>>>>
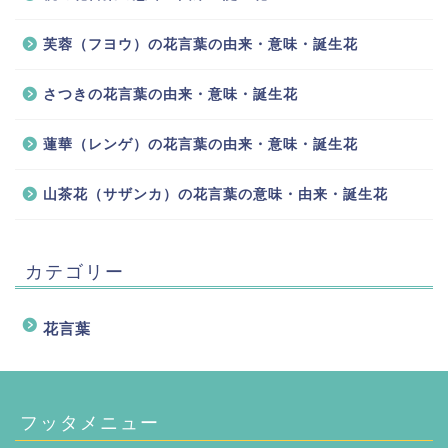
芙蓉（フヨウ）の花言葉の由来・意味・誕生花
さつきの花言葉の由来・意味・誕生花
蓮華（レンゲ）の花言葉の由来・意味・誕生花
山茶花（サザンカ）の花言葉の意味・由来・誕生花
カテゴリー
花言葉
フッタメニュー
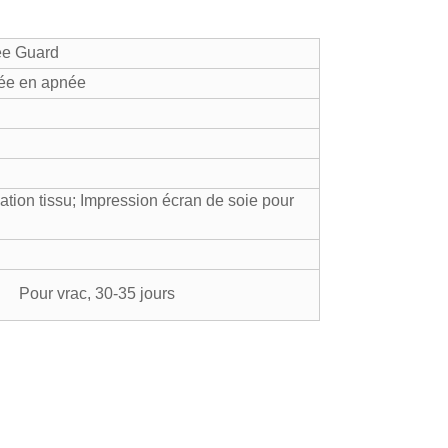
née Guard
gée en apnée
ation tissu; Impression écran de soie pour
s; Pour vrac, 30-35 jours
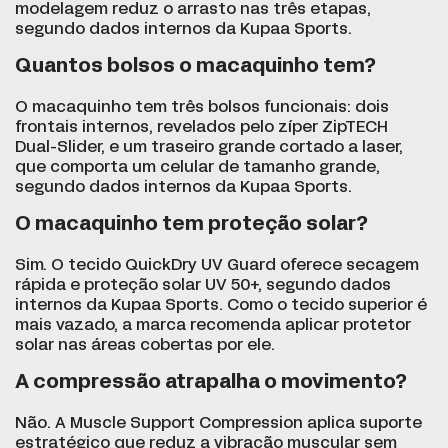
modelagem reduz o arrasto nas três etapas,
segundo dados internos da Kupaa Sports.
Quantos bolsos o macaquinho tem?
O macaquinho tem três bolsos funcionais: dois
frontais internos, revelados pelo zíper ZipTECH
Dual-Slider, e um traseiro grande cortado a laser,
que comporta um celular de tamanho grande,
segundo dados internos da Kupaa Sports.
O macaquinho tem proteção solar?
Sim. O tecido QuickDry UV Guard oferece secagem
rápida e proteção solar UV 50+, segundo dados
internos da Kupaa Sports. Como o tecido superior é
mais vazado, a marca recomenda aplicar protetor
solar nas áreas cobertas por ele.
A compressão atrapalha o movimento?
Não. A Muscle Support Compression aplica suporte
estratégico que reduz a vibração muscular sem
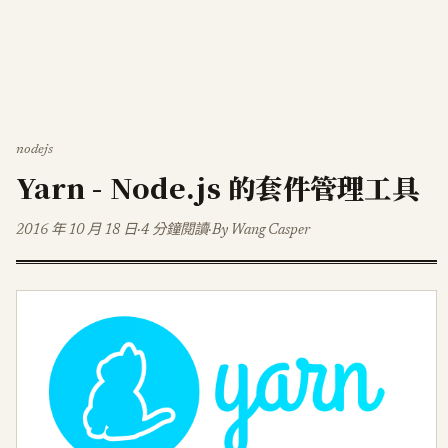
nodejs
Yarn - Node.js 的套件管理工具
2016 年 10 月 18 日
·
4 分鐘閱讀
·
By Wang Casper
<<<<
Each line in the records above that contains the word "bolsos" must be copied.

* **Answer area**:
Quantos bolsos o macaquinho tem?
O macaquinho tem três bolsos funcionais: dois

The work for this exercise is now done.